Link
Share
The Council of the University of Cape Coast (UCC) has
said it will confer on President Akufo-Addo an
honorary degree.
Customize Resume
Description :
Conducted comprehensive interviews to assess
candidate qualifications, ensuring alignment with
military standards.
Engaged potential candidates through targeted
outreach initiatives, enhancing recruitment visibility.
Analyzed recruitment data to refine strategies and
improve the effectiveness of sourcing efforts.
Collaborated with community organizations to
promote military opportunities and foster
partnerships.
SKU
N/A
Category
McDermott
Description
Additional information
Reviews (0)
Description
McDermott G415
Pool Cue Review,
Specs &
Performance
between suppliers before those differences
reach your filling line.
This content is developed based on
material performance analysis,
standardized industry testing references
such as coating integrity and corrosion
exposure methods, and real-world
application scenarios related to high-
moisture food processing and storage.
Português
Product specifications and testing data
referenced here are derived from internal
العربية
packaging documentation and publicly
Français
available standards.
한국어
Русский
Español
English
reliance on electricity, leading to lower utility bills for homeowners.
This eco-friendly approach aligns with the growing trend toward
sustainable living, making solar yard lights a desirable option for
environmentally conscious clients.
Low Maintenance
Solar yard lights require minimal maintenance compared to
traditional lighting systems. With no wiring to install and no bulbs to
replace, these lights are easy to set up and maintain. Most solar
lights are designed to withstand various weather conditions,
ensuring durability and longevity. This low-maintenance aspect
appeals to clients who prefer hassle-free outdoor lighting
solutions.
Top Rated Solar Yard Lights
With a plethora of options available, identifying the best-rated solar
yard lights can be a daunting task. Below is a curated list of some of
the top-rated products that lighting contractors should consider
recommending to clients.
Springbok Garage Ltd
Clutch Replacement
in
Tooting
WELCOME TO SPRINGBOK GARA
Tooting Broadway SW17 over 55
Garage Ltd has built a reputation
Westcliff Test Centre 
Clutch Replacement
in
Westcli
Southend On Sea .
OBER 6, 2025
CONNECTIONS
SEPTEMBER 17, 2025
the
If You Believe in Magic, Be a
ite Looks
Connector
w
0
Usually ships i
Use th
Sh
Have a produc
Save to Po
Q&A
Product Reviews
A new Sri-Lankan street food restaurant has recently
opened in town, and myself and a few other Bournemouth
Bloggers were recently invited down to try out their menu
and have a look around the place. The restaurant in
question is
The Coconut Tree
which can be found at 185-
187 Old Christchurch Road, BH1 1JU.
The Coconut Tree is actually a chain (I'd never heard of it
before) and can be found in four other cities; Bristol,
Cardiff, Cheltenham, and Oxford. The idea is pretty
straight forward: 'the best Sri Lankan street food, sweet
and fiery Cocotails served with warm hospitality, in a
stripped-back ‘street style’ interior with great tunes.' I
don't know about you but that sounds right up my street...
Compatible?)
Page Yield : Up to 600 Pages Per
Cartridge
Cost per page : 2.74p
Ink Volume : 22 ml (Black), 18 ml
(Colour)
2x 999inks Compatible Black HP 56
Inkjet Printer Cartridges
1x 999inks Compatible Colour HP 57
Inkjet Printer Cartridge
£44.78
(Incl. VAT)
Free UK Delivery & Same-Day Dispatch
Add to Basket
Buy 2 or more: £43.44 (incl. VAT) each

> _Task directions_: Could you copy every record above exactly as it appears?

> _Exercise answer_:
Link
Share
The Council of the University of Cape Coast (UCC) has
said it will confer on President Akufo-Addo an
honorary degree.
Customize Resume
Description :
Conducted comprehensive interviews to assess
candidate qualifications, ensuring alignment with
military standards.
Engaged potential candidates through targeted
outreach initiatives, enhancing recruitment visibility.
Analyzed recruitment data to refine strategies and
improve the effectiveness of sourcing efforts.
Collaborated with community organizations to
promote military opportunities and foster
partnerships.
SKU
N/A
Category
McDermott
Description
Additional information
Reviews (0)
Description
McDermott G415
Pool Cue Review,
Specs &
Performance
between suppliers before those differences
reach your filling line.
This content is developed based on
material performance analysis,
standardized industry testing references
such as coating integrity and corrosion
exposure methods, and real-world
application scenarios related to high-
moisture food processing and storage.
Português
Product specifications and testing data
referenced here are derived from internal
العربية
packaging documentation and publicly
Français
available standards.
한국어
Русский
Español
English
reliance on electricity, leading to lower utility bills for homeowners.
This eco-friendly approach aligns with the growing trend toward
sustainable living, making solar yard lights a desirable option for
environmentally conscious clients.
Low Maintenance
Solar yard lights require minimal maintenance compared to
traditional lighting systems. With no wiring to install and no bulbs to
replace, these lights are easy to set up and maintain. Most solar
lights are designed to withstand various weather conditions,
ensuring durability and longevity. This low-maintenance aspect
appeals to clients who prefer hassle-free outdoor lighting
solutions.
Top Rated Solar Yard Lights
With a plethora of options available, identifying the best-rated solar
yard lights can be a daunting task. Below is a curated list of some of
the top-rated products that lighting contractors should consider
recommending to clients.
Springbok Garage Ltd
Clutch Replacement
in
Tooting
WELCOME TO SPRINGBOK GARA
Tooting Broadway SW17 over 55
Garage Ltd has built a reputation
Westcliff Test Centre 
Clutch Replacement
in
Westcli
Southend On Sea .
OBER 6, 2025
CONNECTIONS
SEPTEMBER 17, 2025
the
If You Believe in Magic, Be a
ite Looks
Connector
w
0
Usually ships i
Use th
Sh
Have a produc
Save to Po
Q&A
Product Reviews
A new Sri-Lankan street food restaurant has recently
opened in town, and myself and a few other Bournemouth
Bloggers were recently invited down to try out their menu
and have a look around the place. The restaurant in
question is
The Coconut Tree
which can be found at 185-
187 Old Christchurch Road, BH1 1JU.
The Coconut Tree is actually a chain (I'd never heard of it
before) and can be found in four other cities; Bristol,
Cardiff, Cheltenham, and Oxford. The idea is pretty
straight forward: 'the best Sri Lankan street food, sweet
and fiery Cocotails served with warm hospitality, in a
stripped-back ‘street style’ interior with great tunes.' I
don't know about you but that sounds right up my street...
Compatible?)
Page Yield : Up to 600 Pages Per
Cartridge
Cost per page : 2.74p
Ink Volume : 22 ml (Black), 18 ml
(Colour)
2x 999inks Compatible Black HP 56
Inkjet Printer Cartridges
1x 999inks Compatible Colour HP 57
Inkjet Printer Cartridge
£44.78
(Incl. VAT)
Free UK Delivery & Same-Day Dispatch
Add to Basket
Buy 2 or more: £43.44 (incl. VAT) each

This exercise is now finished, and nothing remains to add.